Mientras pensaba en el escrito que aún tenía pendiente, tomó su teléfono y ofreció resolver un tema de transporte para uno de sus profesores; respondió a las preguntas que uno de sus pacientes tenía sobre el tratamiento indicado; escuchó pacientemente el mensaje de voz de una amiga y la larga lista de agravios recibidos; contestó el mensaje del familiar de un antiguo compañero de trabajo enfermo y se dispuso a hacer café para su hija y chocolate para su nieta.
¿Qué cómo usaba sus fortalezas para el servicio de los demás? Aún no sabía por dónde abordar el tema.
Su hermano menor, ateo y escéptico, siempre dudaba del servicio a los otros. Decía que la gente hacía cosas por los demás solo para complacerse a sí mismo.
Había algo detrás de ese argumento: al final siempre hacemos las cosas para satisfacernos, algo de narcisismo tal vez. Recordó a la madre de Teresa de Calcuta que hacía el bien porque veía en cada prójimo a Jesús, a quien amaba. De esta manera le expresaba su amor. Hacia el bien para ella.
Recordó las veces que vió el sufrimiento de unos padres ante la enfermedad de sus hijos y cómo eso le revolvía las entrañas. Sentía con ellos. Se podía ver en los otros.

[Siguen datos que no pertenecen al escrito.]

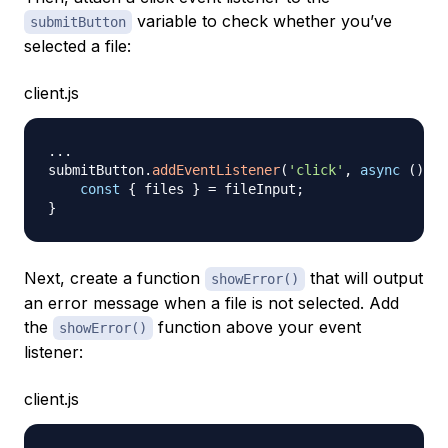
variable to check whether you’ve
submitButton
selected a file:
client.js
...
submitButton
.
addEventListener
(
'click'
,
async
(
)
=>
const
{
 files 
}
=
 fileInput
;
}
Next, create a function
that will output
showError()
an error message when a file is not selected. Add
the
function above your event
showError()
listener:
client.js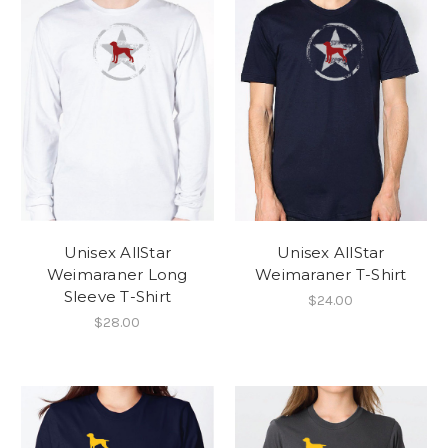
Unisex AllStar
Unisex AllStar
Weimaraner Long
Weimaraner T-Shirt
Sleeve T-Shirt
$24.00
$28.00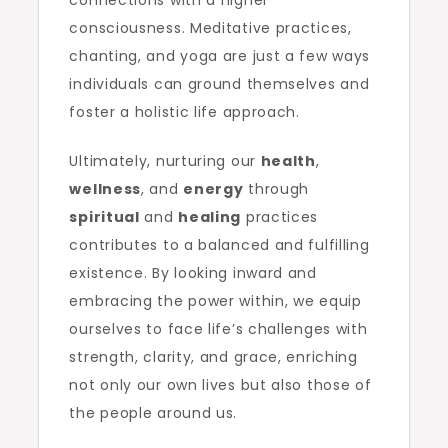
connections with a higher
consciousness. Meditative practices,
chanting, and yoga are just a few ways
individuals can ground themselves and
foster a holistic life approach.
Ultimately, nurturing our
health
,
wellness
, and
energy
through
spiritual
and
healing
practices
contributes to a balanced and fulfilling
existence. By looking inward and
embracing the power within, we equip
ourselves to face life’s challenges with
strength, clarity, and grace, enriching
not only our own lives but also those of
the people around us.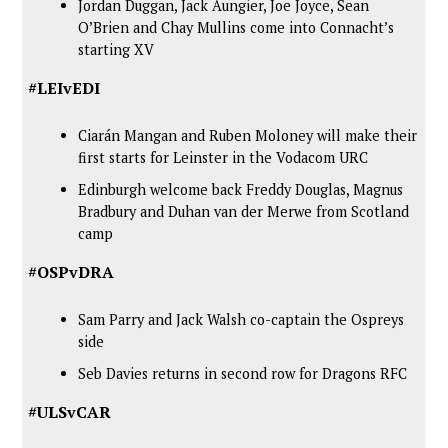
Jordan Duggan, Jack Aungier, Joe Joyce, Sean
O’Brien and Chay Mullins come into Connacht’s
starting XV
#LEIvEDI
Ciarán Mangan and Ruben Moloney will make their
first starts for Leinster in the Vodacom URC
Edinburgh welcome back Freddy Douglas, Magnus
Bradbury and Duhan van der Merwe from Scotland
camp
#OSPvDRA
Sam Parry and Jack Walsh co-captain the Ospreys
side
Seb Davies returns in second row for Dragons RFC
#ULSvCAR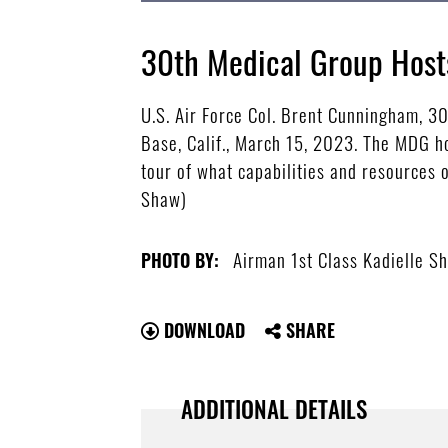
30th Medical Group Host
U.S. Air Force Col. Brent Cunningham, 
Base, Calif., March 15, 2023. The MDG ho
tour of what capabilities and resources 
Shaw)
Airman 1st Class Kadielle S
PHOTO BY:
DOWNLOAD
SHARE
ADDITIONAL DETAILS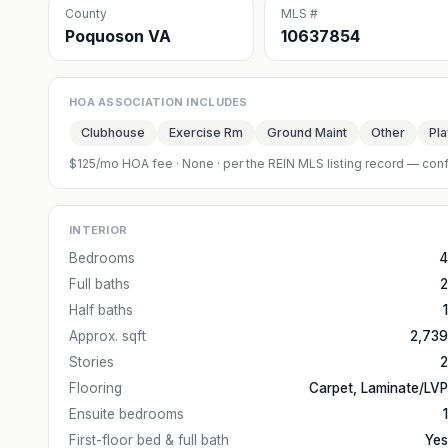
County
MLS #
Poquoson VA
10637854
HOA ASSOCIATION INCLUDES
Clubhouse
Exercise Rm
Ground Maint
Other
Pl
$125/mo HOA fee
·
None
· per the REIN MLS listing record — conf
INTERIOR
Bedrooms
4
Full baths
2
Half baths
1
Approx. sqft
2,739
Stories
2
Flooring
Carpet, Laminate/LVP
Ensuite bedrooms
1
First-floor bed & full bath
Yes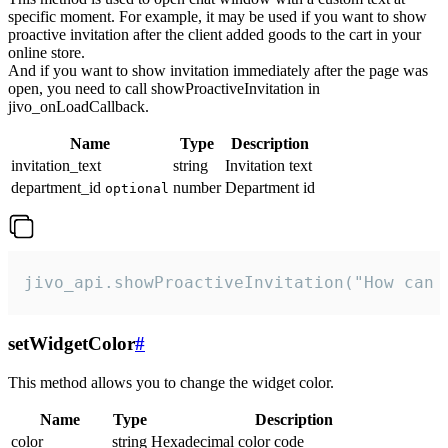
specific moment. For example, it may be used if you want to show
proactive invitation after the client added goods to the cart in your
online store.
And if you want to show invitation immediately after the page was
open, you need to call showProactiveInvitation in
jivo_onLoadCallback.
Name
Type
Description
invitation_text
string
Invitation text
department_id
number
Department id
optional
jivo_api.showProactiveInvitation("How can 
setWidgetColor
#
This method allows you to change the widget color.
Name
Type
Description
color
string
Hexadecimal color code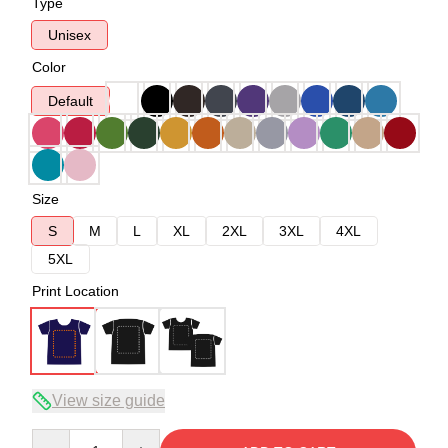
Type
Unisex
Color
Default
Size
S
M
L
XL
2XL
3XL
4XL
5XL
Print Location
View size guide
Quantity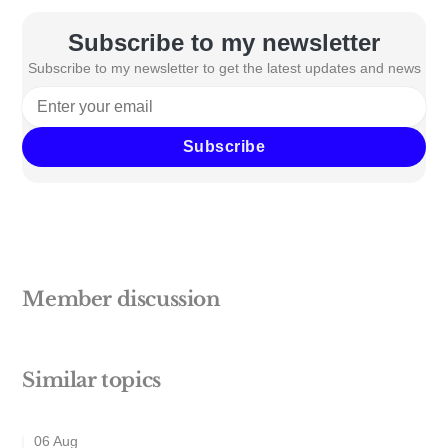
Subscribe to my newsletter
Subscribe to my newsletter to get the latest updates and news
Subscribe
Member discussion
Similar topics
06 Aug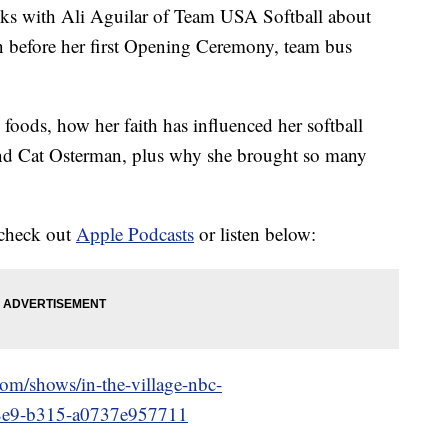
talks with Ali Aguilar of Team USA Softball about
 before her first Opening Ceremony, team bus
e foods, how her faith has influenced her softball
and Cat Osterman, plus why she brought so many
 check out
Apple Podcasts
or listen below:
.com/shows/in-the-village-nbc-
48e9-b315-a0737e957711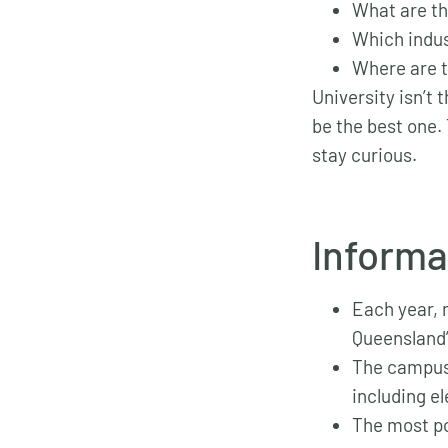
What are th
Which indus
Where are t
University isn’t 
be the best one. 
stay curious.
Informa
Each year,
Queensland
The campus 
including e
The most po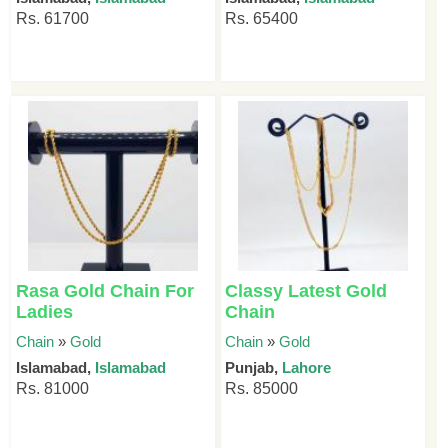
Rs. 61700
Rs. 65400
Rasa Gold Chain For
Classy Latest Gold
Ladies
Chain
Chain
»
Gold
Chain
»
Gold
Islamabad,
Islamabad
Punjab,
Lahore
Rs. 81000
Rs. 85000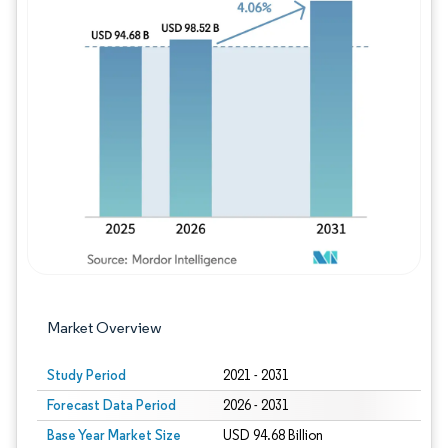
Image © Mordor Intelligence. Reuse requires
Market Overview
Study Period
2021 - 2031
Forecast Data Period
2026 - 2031
Base Year Market Size
USD 94.68 Billion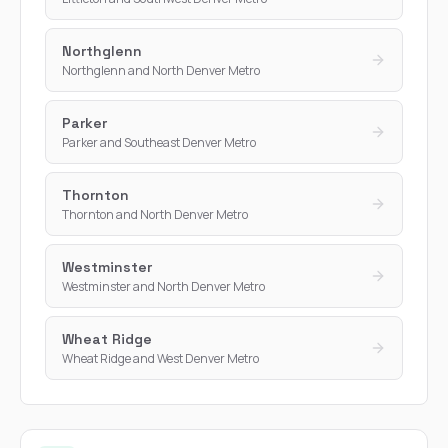
Northglenn
Northglenn and North Denver Metro
Parker
Parker and Southeast Denver Metro
Thornton
Thornton and North Denver Metro
Westminster
Westminster and North Denver Metro
Wheat Ridge
Wheat Ridge and West Denver Metro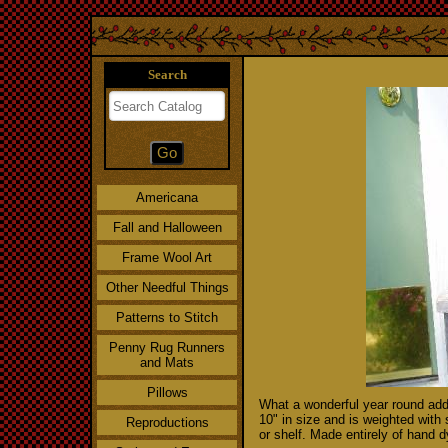
Search
Americana
Fall and Halloween
Frame Wool Art
Other Needful Things
Patterns to Stitch
Penny Rug Runners
and Mats
Pillows
What a wonderful year round addit
10" in size and is weighted with 
Reproductions
or shelf. Made entirely of hand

Entonces volvió a los eventos de la primera hora de la mañana: se vio perdida y sin saber cómo llegar a un sitio y tener a alguien que le facilitara el traslado; se imaginó con un niño enfermo sin entender las indicaciones del médico y poder llamarle para aclararlas; se vió con angustias imaginarias y con alguien que las escuchara; o sola en un hospital sin conocer a nadie o con un antojo de café en la mañana luego de una guardia.
Cuando usaba sus fortalezas para servir a los demás pensaba en los otros como en ella. Podía ver en ellos su misma humanidad.
Su hermano estaba equivocado. Sí, servimos a los demás en nuestro propio interés pero no en un acto mezquino sino en uno de amor y reconocimiento.